Perdemos la noción del tiempo. Y nos parece haber nacido ayer. Estar estrenando esta piel. La simple línea trazada por la curva de tu sonrisa luego de mi caricia. Y el mundo aparece en expansión anhelante. Por fuera de mis sentidos. Pero también pegado a mis músculos en tensión, y a la relajación que les sigue. Una fulguración. Un destello en mis ojos parece querer cegarme si me mordés de esa manera tan caníbal, tan salvaje. Pero separarme no puedo, y espero sumisa que me dejes libre otra vez.

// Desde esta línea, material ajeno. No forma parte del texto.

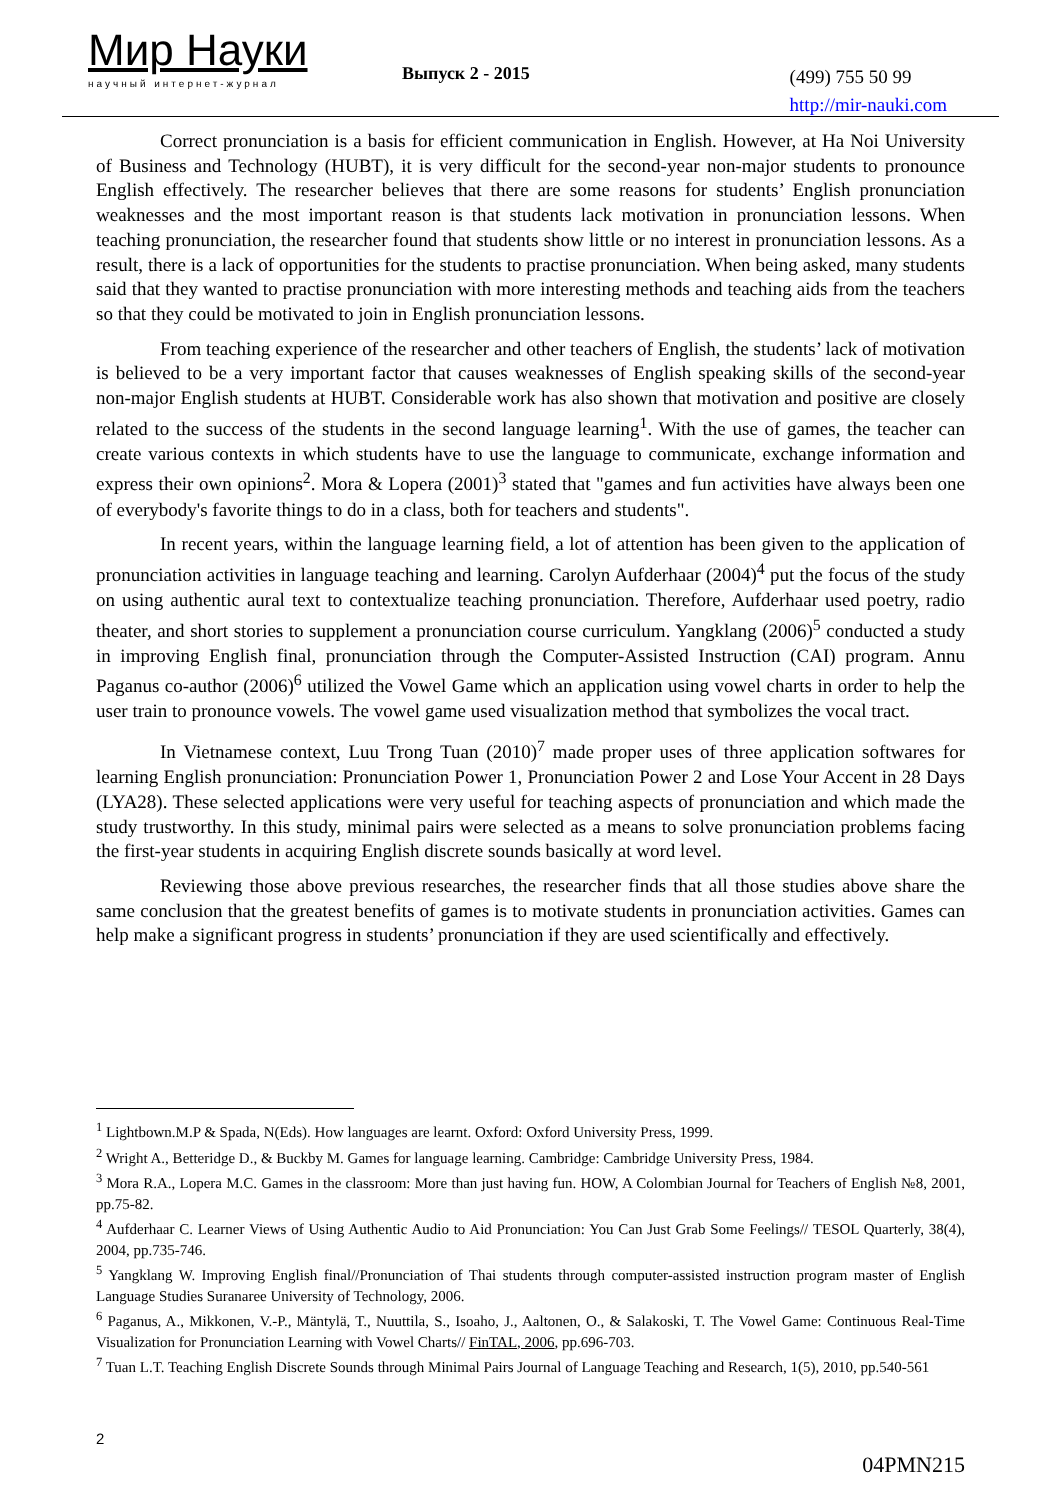Мир Науки
научный интернет-журнал
Выпуск 2 - 2015
(499) 755 50 99
http://mir-nauki.com
Correct pronunciation is a basis for efficient communication in English. However, at Ha Noi University of Business and Technology (HUBT), it is very difficult for the second-year non-major students to pronounce English effectively. The researcher believes that there are some reasons for students’ English pronunciation weaknesses and the most important reason is that students lack motivation in pronunciation lessons. When teaching pronunciation, the researcher found that students show little or no interest in pronunciation lessons. As a result, there is a lack of opportunities for the students to practise pronunciation. When being asked, many students said that they wanted to practise pronunciation with more interesting methods and teaching aids from the teachers so that they could be motivated to join in English pronunciation lessons.
From teaching experience of the researcher and other teachers of English, the students’ lack of motivation is believed to be a very important factor that causes weaknesses of English speaking skills of the second-year non-major English students at HUBT. Considerable work has also shown that motivation and positive are closely related to the success of the students in the second language learning<sup>1</sup>. With the use of games, the teacher can create various contexts in which students have to use the language to communicate, exchange information and express their own opinions<sup>2</sup>. Mora & Lopera (2001)<sup>3</sup> stated that "games and fun activities have always been one of everybody's favorite things to do in a class, both for teachers and students".
In recent years, within the language learning field, a lot of attention has been given to the application of pronunciation activities in language teaching and learning. Carolyn Aufderhaar (2004)<sup>4</sup> put the focus of the study on using authentic aural text to contextualize teaching pronunciation. Therefore, Aufderhaar used poetry, radio theater, and short stories to supplement a pronunciation course curriculum. Yangklang (2006)<sup>5</sup> conducted a study in improving English final, pronunciation through the Computer-Assisted Instruction (CAI) program. Annu Paganus co-author (2006)<sup>6</sup> utilized the Vowel Game which an application using vowel charts in order to help the user train to pronounce vowels. The vowel game used visualization method that symbolizes the vocal tract.
In Vietnamese context, Luu Trong Tuan (2010)<sup>7</sup> made proper uses of three application softwares for learning English pronunciation: Pronunciation Power 1, Pronunciation Power 2 and Lose Your Accent in 28 Days (LYA28). These selected applications were very useful for teaching aspects of pronunciation and which made the study trustworthy. In this study, minimal pairs were selected as a means to solve pronunciation problems facing the first-year students in acquiring English discrete sounds basically at word level.
Reviewing those above previous researches, the researcher finds that all those studies above share the same conclusion that the greatest benefits of games is to motivate students in pronunciation activities. Games can help make a significant progress in students’ pronunciation if they are used scientifically and effectively.
<sup>1</sup> Lightbown.M.P & Spada, N(Eds). How languages are learnt. Oxford: Oxford University Press, 1999.
<sup>2</sup> Wright A., Betteridge D., & Buckby M. Games for language learning. Cambridge: Cambridge University Press, 1984.
<sup>3</sup> Mora R.A., Lopera M.C. Games in the classroom: More than just having fun. HOW, A Colombian Journal for Teachers of English №8, 2001, pp.75-82.
<sup>4</sup> Aufderhaar C. Learner Views of Using Authentic Audio to Aid Pronunciation: You Can Just Grab Some Feelings// TESOL Quarterly, 38(4), 2004, pp.735-746.
<sup>5</sup> Yangklang W. Improving English final//Pronunciation of Thai students through computer-assisted instruction program master of English Language Studies Suranaree University of Technology, 2006.
<sup>6</sup> Paganus, A., Mikkonen, V.-P., Mäntylä, T., Nuuttila, S., Isoaho, J., Aaltonen, O., & Salakoski, T. The Vowel Game: Continuous Real-Time Visualization for Pronunciation Learning with Vowel Charts// FinTAL, 2006, pp.696-703.
<sup>7</sup> Tuan L.T. Teaching English Discrete Sounds through Minimal Pairs Journal of Language Teaching and Research, 1(5), 2010, pp.540-561
2
04PMN215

Actuamos por instinto, por intuición o deliberadamente. Cuando pinchamos justo esos centímetros que provocan un estremecimiento, un escozor, y un querer más y más insaciable. Se me hace que si logro que cierres los ojos, o te muevas sinuosamente, conseguí entrar en tu mundo de sensaciones. Si al gesto lo acompaña un sonido tuyo, algo así como un gemido suave y socarrón, aquel pinchazo expandirá su efecto, y ese sonido pedirá ser contestado de igual modo, o que te pregunte algo, o que te diga una grosería, o me invente un comentario inteligente y erótico. O puedo anunciar el próximo devenir de mi mano sobre tu ombligo, como si fuera una pitonisa.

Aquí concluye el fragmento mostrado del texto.